ASSIGNED TASK
Rewrite the lines of the items from the line containing "Now, on to the" through the line containing "my publicist at", changing "appearances" to "events" and leaving everything else the same.
*** Opening DATA EXTRACT ***
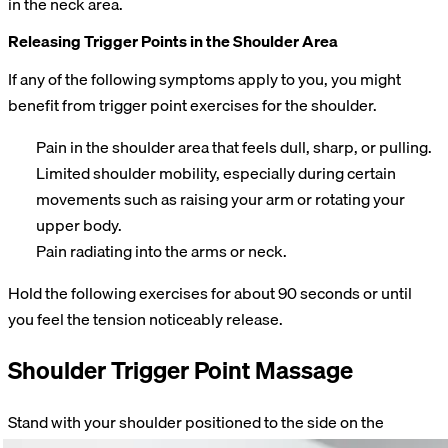
in the neck area.
Releasing Trigger Points in the Shoulder Area
If any of the following symptoms apply to you, you might
benefit from trigger point exercises for the shoulder.
Pain in the shoulder area that feels dull, sharp, or pulling.
Limited shoulder mobility, especially during certain
movements such as raising your arm or rotating your
upper body.
Pain radiating into the arms or neck.
Hold the following exercises for about 90 seconds or until
you feel the tension noticeably release.
Shoulder Trigger Point Massage
Stand with your shoulder positioned to the side on the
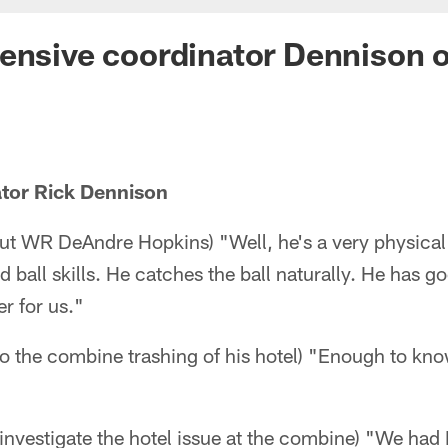
ensive coordinator Dennison 
ator Rick Dennison
ut WR DeAndre Hopkins) "Well, he's a very physical 
 ball skills. He catches the ball naturally. He has g
er for us."
nto the combine trashing of his hotel) "Enough to kno
 investigate the hotel issue at the combine) "We had 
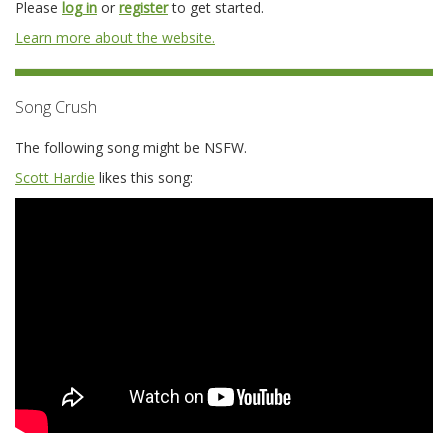
Please
log in
or
register
to get started.
Learn more about the website.
Song Crush
The following song might be NSFW.
Scott Hardie
likes this song:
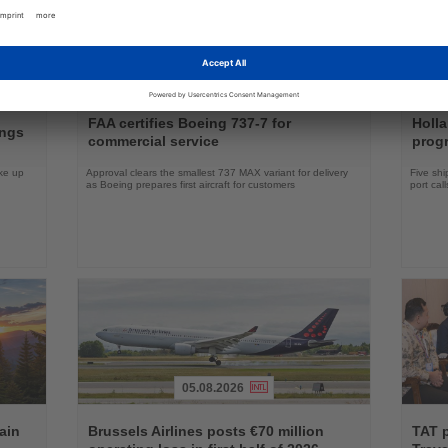
04.08.2026
Read
Read
the
the
FAA certifies Boeing 737-7 for
Holl
ings
News
News
commercial service
prog
ake up
Approval clears the smallest 737 MAX variant for delivery
Five shi
as Boeing prepares first aircraft for customers
port cal
05.08.2026
Read
Read
the
the
ain
Brussels Airlines posts €70 million
TAT 
News
News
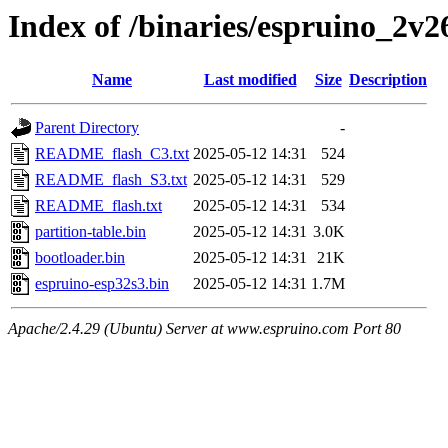
Index of /binaries/espruino_2v
Name
Last modified
Size
Description
Parent Directory
-
README_flash_C3.txt
2025-05-12 14:31
524
README_flash_S3.txt
2025-05-12 14:31
529
README_flash.txt
2025-05-12 14:31
534
partition-table.bin
2025-05-12 14:31
3.0K
bootloader.bin
2025-05-12 14:31
21K
espruino-esp32s3.bin
2025-05-12 14:31
1.7M
Apache/2.4.29 (Ubuntu) Server at www.espruino.com Port 80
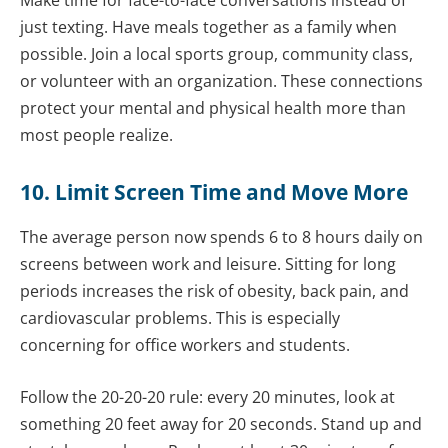
just texting. Have meals together as a family when
possible. Join a local sports group, community class,
or volunteer with an organization. These connections
protect your mental and physical health more than
most people realize.
10. Limit Screen Time and Move More
The average person now spends 6 to 8 hours daily on
screens between work and leisure. Sitting for long
periods increases the risk of obesity, back pain, and
cardiovascular problems. This is especially
concerning for office workers and students.
Follow the 20-20-20 rule: every 20 minutes, look at
something 20 feet away for 20 seconds. Stand up and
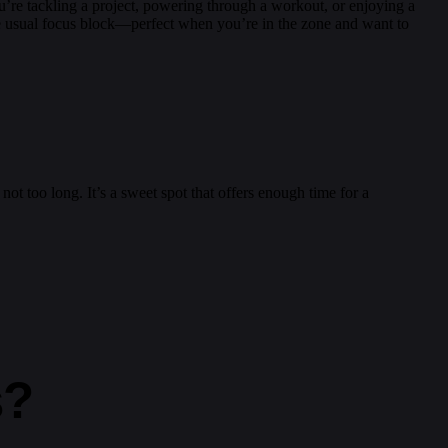
u’re tackling a project, powering through a workout, or enjoying a
 the usual focus block—perfect when you’re in the zone and want to
 not too long. It’s a sweet spot that offers enough time for a
s?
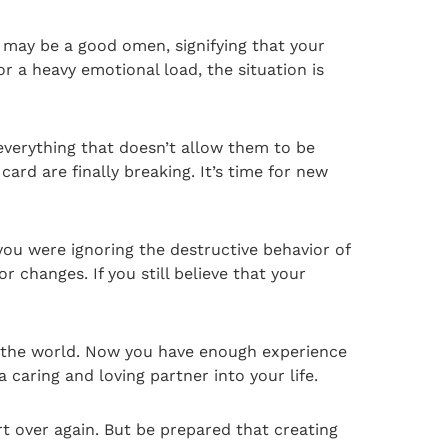
t may be a good omen, signifying that your
or a heavy emotional load, the situation is
 everything that doesn’t allow them to be
ard are finally breaking. It’s time for new
 you were ignoring the destructive behavior of
r changes. If you still believe that your
to the world. Now you have enough experience
 caring and loving partner into your life.
t over again. But be prepared that creating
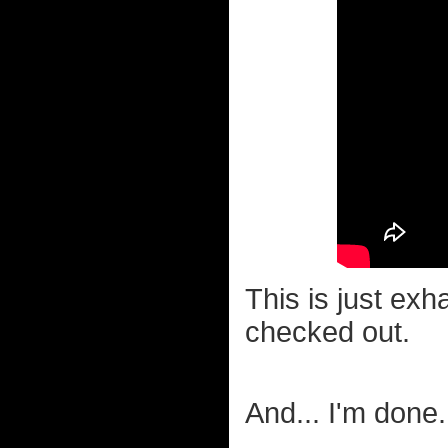
This is just exh
checked out.
And... I'm don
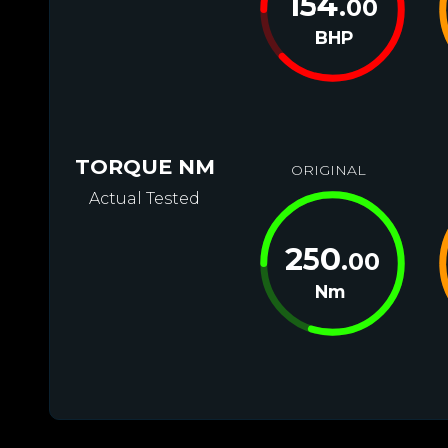
154
.00
BHP
TORQUE NM
ORIGINAL
Actual Tested
250
.00
Nm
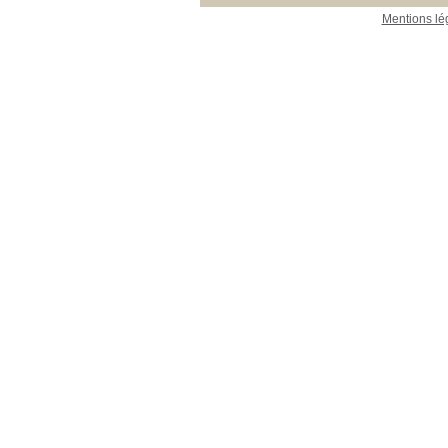
Mentions lé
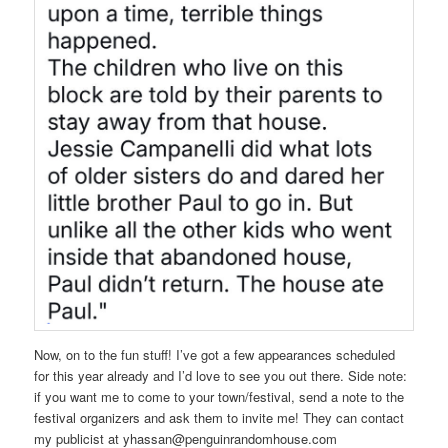
Now, on to the fun stuff! I’ve got a few appearances scheduled
for this year already and I’d love to see you out there. Side note:
if you want me to come to your town/festival, send a note to the
festival organizers and ask them to invite me! They can contact
my publicist at yhassan@penguinrandomhouse.com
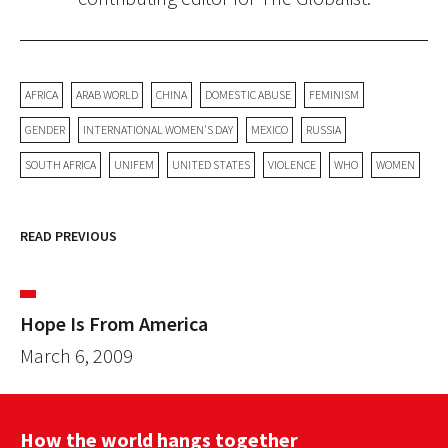
AFRICA
ARAB WORLD
CHINA
DOMESTIC ABUSE
FEMINISM
GENDER
INTERNATIONAL WOMEN'S DAY
MEXICO
RUSSIA
SOUTH AFRICA
UNIFEM
UNITED STATES
VIOLENCE
WHO
WOMEN
READ PREVIOUS
Hope Is From America
March 6, 2009
How the world hangs together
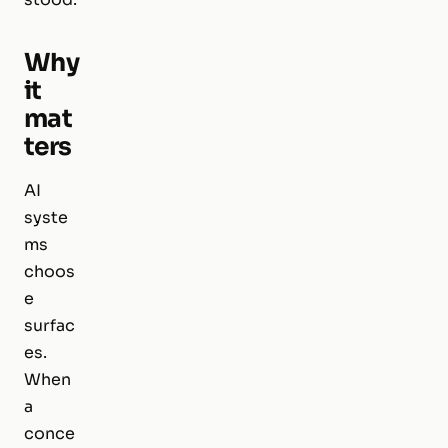
Why
it
mat
ters
AI
syste
ms
choos
e
surfac
es.
When
a
conce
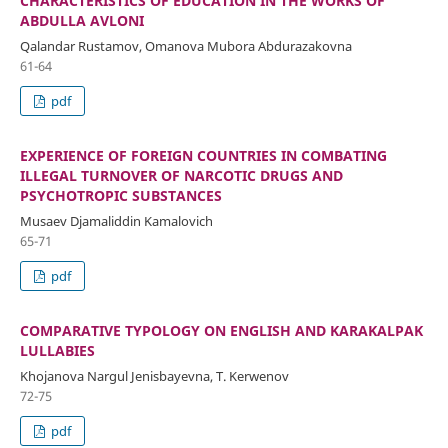
CHARACTERISTICS OF EDUCATION IN THE WORKS OF
ABDULLA AVLONI
Qalandar Rustamov, Omanova Mubora Abdurazakovna
61-64
pdf
EXPERIENCE OF FOREIGN COUNTRIES IN COMBATING
ILLEGAL TURNOVER OF NARCOTIC DRUGS AND
PSYCHOTROPIC SUBSTANCES
Musaev Djamaliddin Kamalovich
65-71
pdf
COMPARATIVE TYPOLOGY ON ENGLISH AND KARAKALPAK
LULLABIES
Khojanova Nargul Jenisbayevna, T. Kerwenov
72-75
pdf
*** Closing DATA EXTRACT ***
OUTPUT OF THE EXERCISE
Now, on to the fun stuff! I’ve got a few events scheduled
for this year already and I’d love to see you out there. Side note:
if you want me to come to your town/festival, send a note to the
festival organizers and ask them to invite me! They can contact
my publicist at yhassan@penguinrandomhouse.com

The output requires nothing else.